▸ Task prompt: Reproduce every line of the listing below, verbatim, from the line containing "own their tech." down to the line containing "he orchestrated merch", including both of those lines.

▸ Data for review:
= = = = =
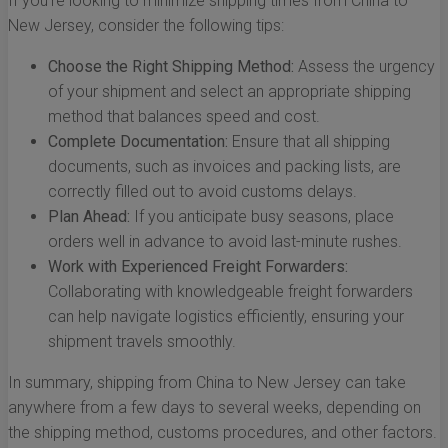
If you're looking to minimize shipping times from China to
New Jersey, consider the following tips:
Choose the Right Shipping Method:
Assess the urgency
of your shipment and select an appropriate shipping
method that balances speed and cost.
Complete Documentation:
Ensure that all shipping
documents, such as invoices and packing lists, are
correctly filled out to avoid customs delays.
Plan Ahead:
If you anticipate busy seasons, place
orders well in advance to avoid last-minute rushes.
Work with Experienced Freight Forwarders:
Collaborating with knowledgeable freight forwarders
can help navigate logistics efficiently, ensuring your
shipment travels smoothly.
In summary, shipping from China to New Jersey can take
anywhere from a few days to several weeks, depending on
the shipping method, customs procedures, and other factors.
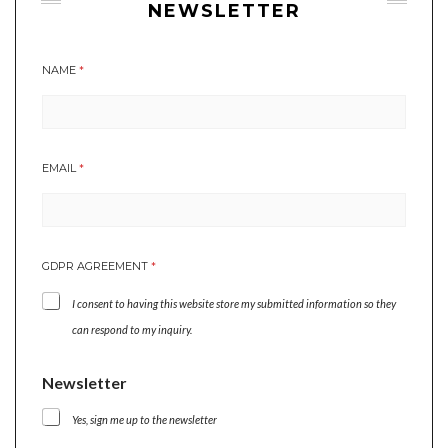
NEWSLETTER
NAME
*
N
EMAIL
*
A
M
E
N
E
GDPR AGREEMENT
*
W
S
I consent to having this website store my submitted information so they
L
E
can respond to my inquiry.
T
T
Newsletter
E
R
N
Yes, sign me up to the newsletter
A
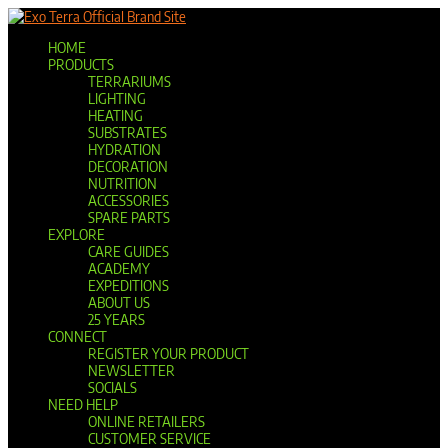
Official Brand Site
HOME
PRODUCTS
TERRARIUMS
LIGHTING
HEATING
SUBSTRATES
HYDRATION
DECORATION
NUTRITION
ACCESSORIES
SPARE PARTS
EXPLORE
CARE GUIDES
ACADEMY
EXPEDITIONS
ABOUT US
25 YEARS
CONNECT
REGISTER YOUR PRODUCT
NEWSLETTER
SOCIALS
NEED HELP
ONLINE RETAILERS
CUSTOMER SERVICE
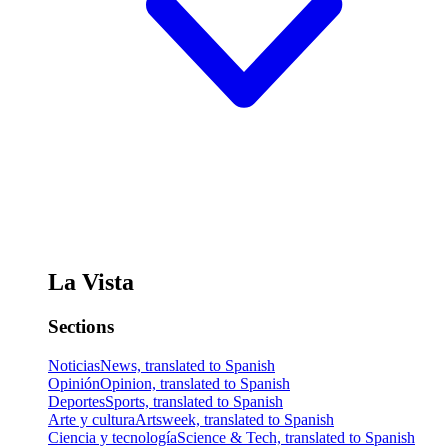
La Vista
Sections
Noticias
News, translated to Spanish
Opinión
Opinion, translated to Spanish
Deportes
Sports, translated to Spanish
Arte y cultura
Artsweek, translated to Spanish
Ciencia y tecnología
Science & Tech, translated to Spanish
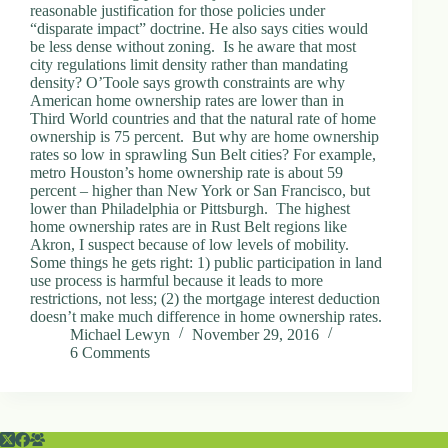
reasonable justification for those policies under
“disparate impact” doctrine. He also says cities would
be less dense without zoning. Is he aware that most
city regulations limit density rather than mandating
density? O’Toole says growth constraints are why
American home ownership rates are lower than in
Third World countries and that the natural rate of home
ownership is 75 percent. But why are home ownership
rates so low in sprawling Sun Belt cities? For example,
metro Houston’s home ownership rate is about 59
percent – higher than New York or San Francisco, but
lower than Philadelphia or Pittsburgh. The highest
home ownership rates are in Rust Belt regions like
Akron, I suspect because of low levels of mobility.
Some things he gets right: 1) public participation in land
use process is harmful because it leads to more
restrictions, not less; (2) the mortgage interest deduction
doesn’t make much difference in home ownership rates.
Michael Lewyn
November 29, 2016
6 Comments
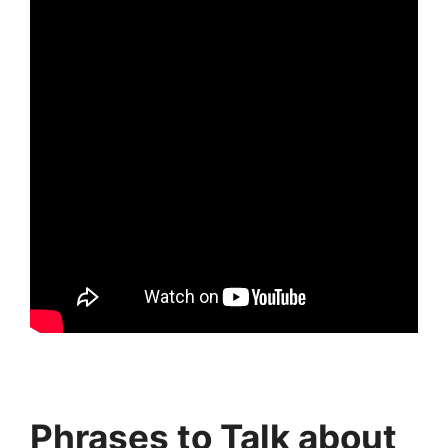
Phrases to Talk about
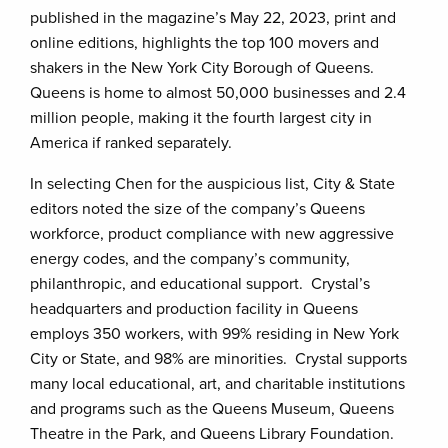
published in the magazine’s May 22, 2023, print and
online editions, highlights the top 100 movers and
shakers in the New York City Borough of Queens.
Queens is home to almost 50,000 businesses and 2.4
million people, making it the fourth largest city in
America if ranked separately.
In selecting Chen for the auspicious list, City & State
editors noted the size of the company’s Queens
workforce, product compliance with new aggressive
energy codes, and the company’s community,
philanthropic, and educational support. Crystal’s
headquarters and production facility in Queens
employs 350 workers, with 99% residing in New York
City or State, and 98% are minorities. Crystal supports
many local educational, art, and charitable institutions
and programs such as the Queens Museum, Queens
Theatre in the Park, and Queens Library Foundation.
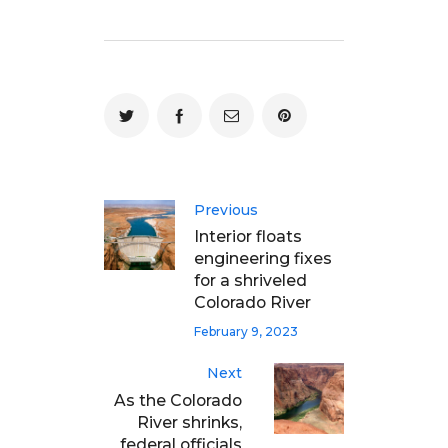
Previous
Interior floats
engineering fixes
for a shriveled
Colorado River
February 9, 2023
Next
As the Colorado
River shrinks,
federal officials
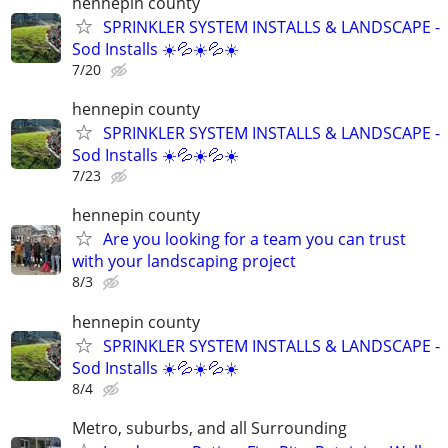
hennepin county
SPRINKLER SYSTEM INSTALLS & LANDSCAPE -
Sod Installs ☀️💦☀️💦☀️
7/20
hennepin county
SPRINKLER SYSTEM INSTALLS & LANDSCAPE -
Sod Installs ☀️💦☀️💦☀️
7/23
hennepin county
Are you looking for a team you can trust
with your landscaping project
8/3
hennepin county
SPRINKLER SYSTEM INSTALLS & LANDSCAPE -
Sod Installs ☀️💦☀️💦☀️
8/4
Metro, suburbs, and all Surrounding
= = = = =
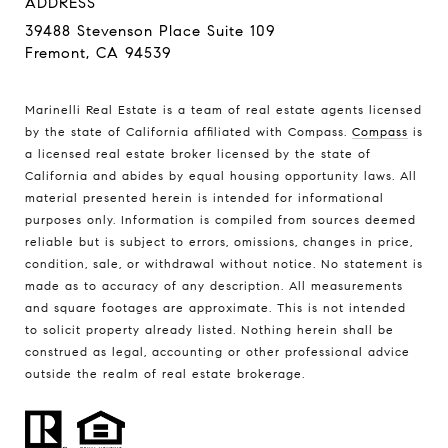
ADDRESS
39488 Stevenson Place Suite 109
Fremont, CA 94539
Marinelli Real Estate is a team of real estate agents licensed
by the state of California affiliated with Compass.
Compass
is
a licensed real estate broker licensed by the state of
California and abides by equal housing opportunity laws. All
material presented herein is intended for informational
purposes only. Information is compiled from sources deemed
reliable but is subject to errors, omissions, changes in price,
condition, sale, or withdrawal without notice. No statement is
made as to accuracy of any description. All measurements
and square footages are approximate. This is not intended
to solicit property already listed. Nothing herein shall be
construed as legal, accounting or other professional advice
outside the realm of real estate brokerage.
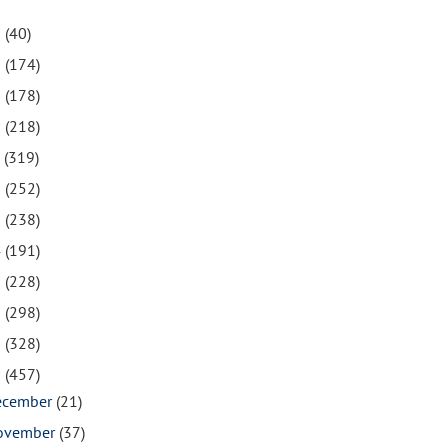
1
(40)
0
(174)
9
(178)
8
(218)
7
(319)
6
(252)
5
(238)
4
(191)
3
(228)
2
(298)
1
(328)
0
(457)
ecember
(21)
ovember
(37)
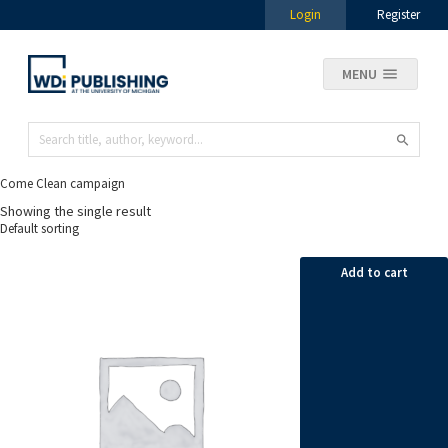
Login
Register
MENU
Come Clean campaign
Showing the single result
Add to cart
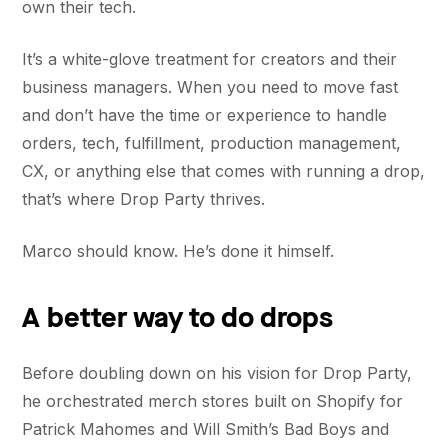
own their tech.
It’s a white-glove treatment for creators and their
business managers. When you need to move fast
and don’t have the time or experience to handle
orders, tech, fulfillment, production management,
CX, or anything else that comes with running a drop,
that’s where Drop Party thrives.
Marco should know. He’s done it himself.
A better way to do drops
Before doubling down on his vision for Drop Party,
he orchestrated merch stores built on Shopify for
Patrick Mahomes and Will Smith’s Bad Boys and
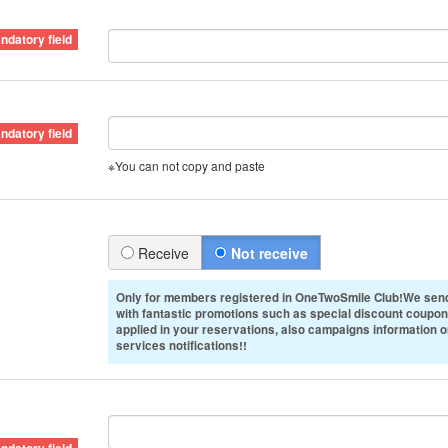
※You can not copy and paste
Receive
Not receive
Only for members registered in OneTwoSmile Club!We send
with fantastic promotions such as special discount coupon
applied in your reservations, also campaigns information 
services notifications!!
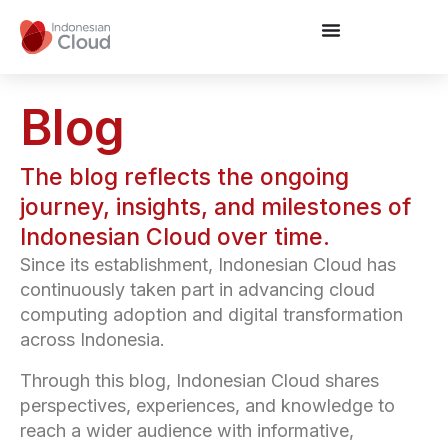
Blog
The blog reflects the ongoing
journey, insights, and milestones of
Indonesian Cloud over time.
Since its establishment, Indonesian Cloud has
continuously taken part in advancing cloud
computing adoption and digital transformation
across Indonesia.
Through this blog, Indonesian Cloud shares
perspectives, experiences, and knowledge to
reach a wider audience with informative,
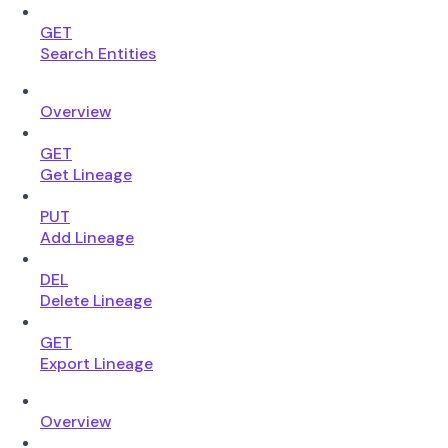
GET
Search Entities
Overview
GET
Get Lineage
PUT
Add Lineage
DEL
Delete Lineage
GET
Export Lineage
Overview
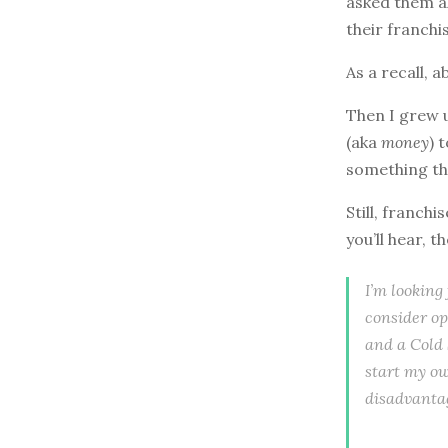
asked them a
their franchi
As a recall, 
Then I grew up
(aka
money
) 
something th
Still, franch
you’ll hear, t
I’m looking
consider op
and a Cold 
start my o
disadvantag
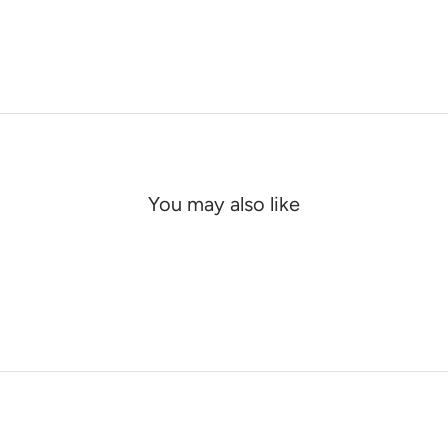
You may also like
= = = = =
▸ Reply to the exercise:
own their tech.
It’s a white-glove treatment for creators and their
business managers. When you need to move fast
and don’t have the time or experience to handle
orders, tech, fulfillment, production management,
CX, or anything else that comes with running a drop,
that’s where Drop Party thrives.
Marco should know. He’s done it himself.
A better way to do drops
Before doubling down on his vision for Drop Party,
he orchestrated merch stores built on Shopify for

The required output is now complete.